▸ **FRAGMENTO DE TEXTO**:

Domingo 26 del Tiempo
Ordinario (A)
PRIMERA LECTURA
Cuando el
malvado se convierte de su maldad, salva su vida
Lectura de
la profecía de Ezequiel 18, 25-28
Así dice el Señor: «Comentáis: “No es justo el proceder del Señor”. Escuchad,
casa de Israel: ¿es injusto mi proceder?, ¿o no es vuestro proceder el que es
injusto? Cuando el justo se aparta de su justicia, comete la maldad y muere,
muere por la maldad que cometió. Y cuando el malvado se convierte de la maldad
que hizo y practica el derecho y la justicia, él mismo salva su vida. Si
recapacita y se convierte de los delitos cometidos, ciertamente vivirá y no
morirá.»
Sal 24, 4bc-5. 6-7. 8-9 R.
Recuerda, Señor, que tu misericordia es eterna.
SEGUNDA LECTURA
Tened
entre vosotros los sentimientos propios de Cristo Jesús
Lectura de
la carta del apóstol san Pablo a los Filipenses 2, 1-11
Hermanos: Si queréis darme el consuelo de Cristo y aliviarme con vuestro
amor, si nos une el mismo Espíritu y tenéis entrañas compasivas, dadme esta
gran alegría: manteneos unánimes y concordes con un mismo amor y un mismo
sentir. No obréis por rivalidad ni por ostentación, dejaos guiar por la
humildad y considerad siempre superiores a los demás. No os encerréis en
vuestros intereses, sino buscad todos el interés de los demás. Tened entre
vosotros los sentimientos propios de Cristo Jesús. Él, a pesar de su condición
divina, no hizo alarde de su categoría de Dios; al contrario, se despojó de su
rango y tomó la condición de esclavo, pasando por uno de tantos. Y así,
actuando como un hombre cualquiera, se rebajó hasta someterse incluso a la
muerte, y una muerte de cruz. Por eso Dios lo levantó sobre todo y le concedió
el Nombre-sobre-todo-nombre»; de modo que al nombre de Jesús toda rodilla se
doble en el cielo, en la tierra, en el abismo, y toda lengua proclame:
Jesucristo es Señor, para gloria de Dios Padre.

▸ **INSTRUCCIONES DE LA TAREA**:
Responde a estas preguntas sobre las lecturas del domingo 26 que aparecen arriba:
(a) ¿De qué libro y pasaje se toma la primera lectura?
(b) ¿Qué respuesta acompaña al salmo?
(c) ¿A quiénes va dirigida la carta de la segunda lectura?

▸ **INFORMACIÓN EXTRAÍDA**:
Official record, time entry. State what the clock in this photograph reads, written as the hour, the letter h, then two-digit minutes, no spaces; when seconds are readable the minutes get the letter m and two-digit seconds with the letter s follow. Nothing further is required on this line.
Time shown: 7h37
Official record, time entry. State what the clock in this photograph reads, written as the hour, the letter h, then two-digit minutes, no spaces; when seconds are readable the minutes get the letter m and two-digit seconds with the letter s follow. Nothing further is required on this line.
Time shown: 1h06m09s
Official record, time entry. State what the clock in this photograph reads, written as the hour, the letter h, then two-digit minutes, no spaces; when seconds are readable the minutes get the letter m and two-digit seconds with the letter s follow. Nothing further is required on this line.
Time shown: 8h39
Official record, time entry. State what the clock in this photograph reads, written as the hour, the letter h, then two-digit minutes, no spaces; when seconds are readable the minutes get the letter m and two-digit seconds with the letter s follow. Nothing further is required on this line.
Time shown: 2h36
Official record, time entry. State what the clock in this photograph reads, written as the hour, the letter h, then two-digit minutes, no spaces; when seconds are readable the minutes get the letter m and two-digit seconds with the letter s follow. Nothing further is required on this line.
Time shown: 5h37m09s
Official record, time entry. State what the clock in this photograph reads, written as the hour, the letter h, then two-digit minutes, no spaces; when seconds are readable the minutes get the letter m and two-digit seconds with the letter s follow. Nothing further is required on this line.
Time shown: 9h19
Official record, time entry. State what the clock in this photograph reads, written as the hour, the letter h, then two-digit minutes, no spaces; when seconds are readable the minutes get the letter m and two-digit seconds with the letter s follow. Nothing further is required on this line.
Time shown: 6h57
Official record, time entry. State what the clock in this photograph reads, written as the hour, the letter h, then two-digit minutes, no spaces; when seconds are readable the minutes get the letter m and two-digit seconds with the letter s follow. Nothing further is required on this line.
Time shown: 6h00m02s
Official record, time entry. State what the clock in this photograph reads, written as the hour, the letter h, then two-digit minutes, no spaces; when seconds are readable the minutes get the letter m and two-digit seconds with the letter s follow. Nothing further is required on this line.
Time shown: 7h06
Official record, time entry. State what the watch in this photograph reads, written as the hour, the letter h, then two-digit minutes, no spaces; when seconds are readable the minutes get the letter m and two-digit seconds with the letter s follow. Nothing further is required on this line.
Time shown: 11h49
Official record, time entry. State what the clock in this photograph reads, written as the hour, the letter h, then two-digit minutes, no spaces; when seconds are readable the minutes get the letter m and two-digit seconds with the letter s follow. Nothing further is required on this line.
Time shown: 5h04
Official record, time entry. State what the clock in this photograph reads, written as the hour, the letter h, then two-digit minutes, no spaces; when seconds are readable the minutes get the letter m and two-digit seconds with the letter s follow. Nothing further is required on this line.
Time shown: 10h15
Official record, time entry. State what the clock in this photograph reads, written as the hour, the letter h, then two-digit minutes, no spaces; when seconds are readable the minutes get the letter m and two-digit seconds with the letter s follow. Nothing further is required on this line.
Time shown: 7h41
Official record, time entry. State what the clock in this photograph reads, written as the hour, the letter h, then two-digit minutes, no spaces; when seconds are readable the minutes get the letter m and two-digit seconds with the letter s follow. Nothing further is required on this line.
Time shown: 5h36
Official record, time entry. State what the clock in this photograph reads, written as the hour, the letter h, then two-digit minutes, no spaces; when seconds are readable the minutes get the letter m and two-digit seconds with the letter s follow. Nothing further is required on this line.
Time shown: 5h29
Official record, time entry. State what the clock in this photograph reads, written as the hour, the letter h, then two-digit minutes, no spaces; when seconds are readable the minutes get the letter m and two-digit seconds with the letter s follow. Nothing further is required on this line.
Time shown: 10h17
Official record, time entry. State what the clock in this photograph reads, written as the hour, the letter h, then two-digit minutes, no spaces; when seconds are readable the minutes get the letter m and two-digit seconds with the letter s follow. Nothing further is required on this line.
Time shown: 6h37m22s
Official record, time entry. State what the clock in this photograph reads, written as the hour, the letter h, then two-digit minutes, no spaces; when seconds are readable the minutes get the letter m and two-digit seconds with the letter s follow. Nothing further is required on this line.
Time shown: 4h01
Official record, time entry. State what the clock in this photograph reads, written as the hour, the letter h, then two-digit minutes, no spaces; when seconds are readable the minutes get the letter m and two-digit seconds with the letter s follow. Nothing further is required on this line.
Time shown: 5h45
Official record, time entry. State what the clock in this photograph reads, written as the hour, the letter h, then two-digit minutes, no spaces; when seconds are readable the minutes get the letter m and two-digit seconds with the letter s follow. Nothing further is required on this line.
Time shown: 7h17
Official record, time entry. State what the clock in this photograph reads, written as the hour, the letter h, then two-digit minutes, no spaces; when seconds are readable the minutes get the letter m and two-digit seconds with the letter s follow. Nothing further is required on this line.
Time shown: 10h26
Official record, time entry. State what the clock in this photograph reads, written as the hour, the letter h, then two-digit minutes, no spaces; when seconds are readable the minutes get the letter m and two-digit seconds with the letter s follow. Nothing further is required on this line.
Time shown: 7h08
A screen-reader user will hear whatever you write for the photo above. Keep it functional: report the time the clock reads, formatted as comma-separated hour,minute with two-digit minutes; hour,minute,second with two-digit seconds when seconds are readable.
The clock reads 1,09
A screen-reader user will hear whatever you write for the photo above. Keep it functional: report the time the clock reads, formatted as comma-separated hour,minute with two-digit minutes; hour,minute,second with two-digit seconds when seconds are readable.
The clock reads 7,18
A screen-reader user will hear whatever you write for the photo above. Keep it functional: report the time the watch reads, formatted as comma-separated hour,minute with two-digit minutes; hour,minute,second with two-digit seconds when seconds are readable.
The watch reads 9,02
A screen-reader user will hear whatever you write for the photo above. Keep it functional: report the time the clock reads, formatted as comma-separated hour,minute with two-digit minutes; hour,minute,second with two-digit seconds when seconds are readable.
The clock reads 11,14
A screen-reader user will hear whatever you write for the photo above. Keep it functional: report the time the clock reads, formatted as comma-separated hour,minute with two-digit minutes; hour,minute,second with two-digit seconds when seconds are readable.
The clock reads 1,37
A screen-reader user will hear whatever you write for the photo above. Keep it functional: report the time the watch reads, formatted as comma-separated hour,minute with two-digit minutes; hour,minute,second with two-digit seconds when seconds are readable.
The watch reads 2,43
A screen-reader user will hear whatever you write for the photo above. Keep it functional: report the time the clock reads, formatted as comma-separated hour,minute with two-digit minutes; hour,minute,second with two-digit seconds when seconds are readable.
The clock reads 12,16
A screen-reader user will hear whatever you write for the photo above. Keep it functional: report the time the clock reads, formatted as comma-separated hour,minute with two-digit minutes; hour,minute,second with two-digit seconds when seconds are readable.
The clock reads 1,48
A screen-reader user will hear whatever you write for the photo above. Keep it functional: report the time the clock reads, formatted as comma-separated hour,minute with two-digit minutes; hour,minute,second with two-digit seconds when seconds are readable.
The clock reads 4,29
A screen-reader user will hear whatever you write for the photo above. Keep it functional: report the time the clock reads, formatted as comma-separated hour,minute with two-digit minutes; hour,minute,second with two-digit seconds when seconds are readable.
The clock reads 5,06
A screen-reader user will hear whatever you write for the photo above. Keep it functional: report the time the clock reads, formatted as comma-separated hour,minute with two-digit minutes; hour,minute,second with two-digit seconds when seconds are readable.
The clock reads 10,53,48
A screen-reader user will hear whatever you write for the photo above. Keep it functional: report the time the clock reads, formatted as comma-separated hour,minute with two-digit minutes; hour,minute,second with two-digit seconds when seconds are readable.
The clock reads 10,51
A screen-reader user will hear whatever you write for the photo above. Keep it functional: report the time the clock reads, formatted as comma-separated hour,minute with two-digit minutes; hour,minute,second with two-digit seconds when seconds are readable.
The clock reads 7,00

▸ **RESPUESTA**:
(a) De la profecía de Ezequiel 18, 25-28.
(b) «Recuerda, Señor, que tu misericordia es eterna.»
(c) A los Filipenses.